**Tarefa proposta:** Edite o texto sobre a segunda onda em Manaus, reproduzindo-o desde "As cenas de" até "perto de fazê-lo.", inclusive, com "dezembro" trocado por "novembro".

*** Trecho do texto ***

As cenas de horror em Manaus camuflam um enigma que deveria preocupar a todos. A cidade já havia sido uma das mais atingidas na primeira onda. Um trabalho publicado na Science em dezembro estimara, a partir da prevalência de anticorpos entre doadores de sangue, que até outubro 76% da população local já haviam sido infectados pelo Sars-CoV-2, um limiar que, se não assegurava a tal da imunidade coletiva, estaria bem perto de fazê-lo.
Isso não impediu os manauaras de enfrentar uma segunda onda tão ou mais avassaladora do que a primeira. Surgem aqui várias hipóteses, nenhuma tranquilizadora.
Uma possibilidade é que infecções assintomáticas ou muito brandas não bastem para conferir imunidade ou, pelo menos, não uma imunidade muito duradoura. Isso quase certamente é parte da resposta. Seria interessante tentar descobrir, numa amostra populacional estratificada, quantos receberam um segundo diagnóstico de Covid-19.
Espera-se que as vacinas proporcionem uma imunidade mais longa do que a infecção natural, mas isso ainda está por ser provado em experimentos de mundo real.
A mais aterradora das hipóteses é a de que a principal explicação para a segunda onda esteja nas mutações que o vírus sofreu em Manaus e que o tornariam mais infeccioso. Mesmo que a variante não seja em si mais letal, mais doentes acorrendo a hospitais superlotados já significam mais mortes, e não só por Covid-19.
Ainda mais inquietante, há indícios de que as vacinas, embora funcionem contra novas variantes do Sars-CoV-2 semelhantes à manauara, têm sua eficácia reduzida. A perspectiva aqui é a de que tenhamos de estar sempre produzindo novos imunizantes para acompanhar a evolução do vírus, mais ou menos como fazemos com a gripe.
E, para agravar um pouco mais as coisas, quanto mais tempo o mundo levar para reduzir a circulação do vírus, maiores são as chances de ele sofrer mutações. Darwin é implacável.

*** Dados registrados ***

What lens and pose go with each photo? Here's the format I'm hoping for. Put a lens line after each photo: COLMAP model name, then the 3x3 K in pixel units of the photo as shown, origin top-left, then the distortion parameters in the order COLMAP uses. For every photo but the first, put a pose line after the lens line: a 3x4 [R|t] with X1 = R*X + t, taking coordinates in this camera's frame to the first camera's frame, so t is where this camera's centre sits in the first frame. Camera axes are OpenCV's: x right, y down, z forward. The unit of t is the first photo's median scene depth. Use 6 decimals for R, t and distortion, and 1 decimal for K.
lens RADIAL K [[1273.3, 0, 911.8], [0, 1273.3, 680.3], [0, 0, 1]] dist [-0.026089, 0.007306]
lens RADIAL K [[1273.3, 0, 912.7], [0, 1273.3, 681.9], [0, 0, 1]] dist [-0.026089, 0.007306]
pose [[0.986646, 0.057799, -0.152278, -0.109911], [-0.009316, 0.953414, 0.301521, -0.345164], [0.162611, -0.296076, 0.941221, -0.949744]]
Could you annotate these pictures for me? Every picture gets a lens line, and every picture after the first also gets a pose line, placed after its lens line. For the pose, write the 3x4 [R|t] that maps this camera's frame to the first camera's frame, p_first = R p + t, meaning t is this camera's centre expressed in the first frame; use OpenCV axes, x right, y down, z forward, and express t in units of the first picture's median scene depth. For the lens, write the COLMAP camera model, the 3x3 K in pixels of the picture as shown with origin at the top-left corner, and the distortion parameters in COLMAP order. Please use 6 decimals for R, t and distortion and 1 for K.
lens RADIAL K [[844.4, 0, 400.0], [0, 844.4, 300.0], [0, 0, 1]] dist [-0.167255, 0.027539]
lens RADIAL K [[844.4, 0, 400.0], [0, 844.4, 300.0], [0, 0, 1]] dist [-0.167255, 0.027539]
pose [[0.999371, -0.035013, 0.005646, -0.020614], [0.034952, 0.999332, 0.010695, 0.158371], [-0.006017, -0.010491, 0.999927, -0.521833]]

***

**Espaço para resposta:**
As cenas de horror em Manaus camuflam um enigma que deveria preocupar a todos. A cidade já havia sido uma das mais atingidas na primeira onda. Um trabalho publicado na Science em novembro estimara, a partir da prevalência de anticorpos entre doadores de sangue, que até outubro 76% da população local já haviam sido infectados pelo Sars-CoV-2, um limiar que, se não assegurava a tal da imunidade coletiva, estaria bem perto de fazê-lo.